Das hat Jesaja so noch nicht gesehen, dass Gott sich verbündet mit der großen Kraft von freien menschlichen Seelen. Tief unten in unserem Herzen sind wir empfänglich für den Ruf von Gottes Freiheit. Tief unten sehnen wir uns nach Liebe und Lebendigkeit, und auch wenn wir das alles haben verhungern lassen, und auch wenn das alles schon fast ganz verschüttet ist: das kann sich wieder regen und in Bewegung kommen und leben, solange wir atmen.

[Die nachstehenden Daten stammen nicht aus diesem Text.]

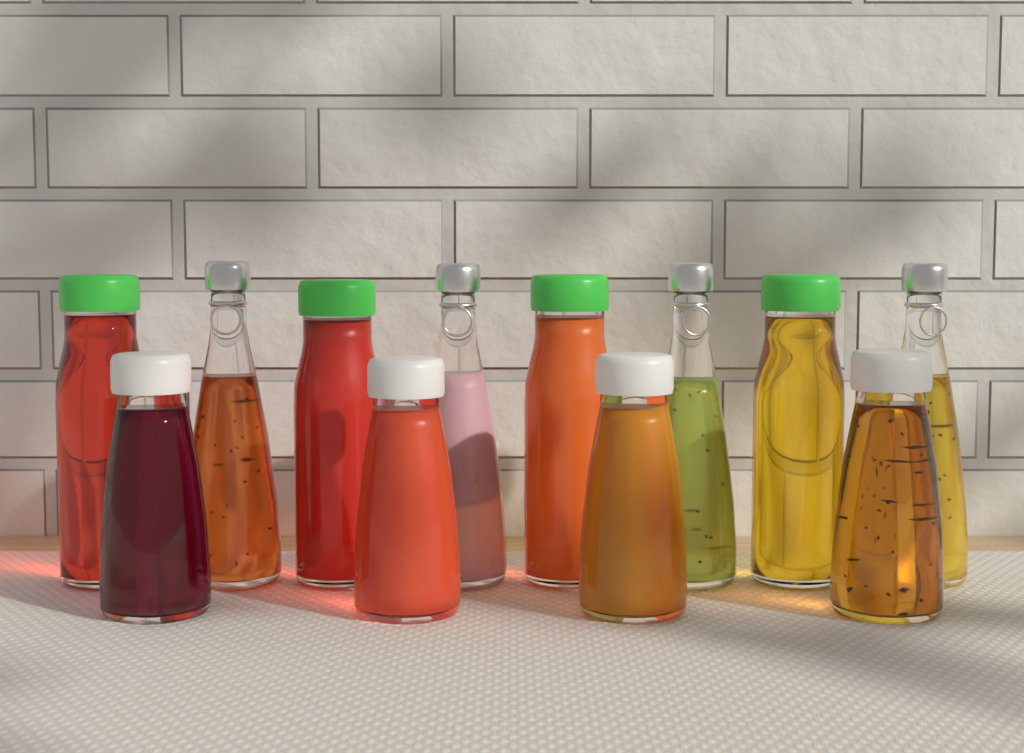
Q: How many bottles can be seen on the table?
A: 12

Was vom Stall von Bethlehem und erst recht vom erwachsenen Jesus ausgeht, das nistet sich da ein und ist nicht wirklich zu kontrollieren.

Dazu eine letzte Szene aus dem Film »Merry Christmas«: Bevor am Ende die deutsche Einheit in einem Güterwagen an die Ostfront transportiert wird, kommt noch einmal so ein hohes Tier in Uniform zu ihnen und beschimpft sie. Und er sieht die Mundharmonika, zu deren Klang sie die Weihnachtslieder gesungen haben, und wütend schnappt er sie sich und trampelt mit seinen Soldatenstiefeln darauf herum, bis sie kaputt ist. Aber dann fangen die Soldaten alle an, die Melodie dieses Weihnachtsliedes zu summen, und dagegen kann er nichts mehr tun. Wütend blickt er dem Zug hinterher, der mit den summenden Soldaten wegfährt. Vielleicht werden sie sterben müssen, aber er hat das Beste an ihnen nicht zerstören können, und dieses Lied wird eines Tages im Himmel laut erklingen.

Dazu sind Weihnachtslieder da, dass man da gegen allen Tod und alle Hoffnungslosigkeit in der Welt immer wieder den Klang des Lebens hört. Man braucht manchmal das Ohr der Engel und der Propheten, um es zu verstehen. Aber dieses Lied des Lebens wird nicht mehr verstummen. Es hat den Tod schon längst besiegt, und es geht nur noch um die Frage, ob wir es mitsingen werden. Jetzt, damit wir Menschen des Friedens werden, und später noch einmal viel besser und voll endgültiger Freude im Himmel.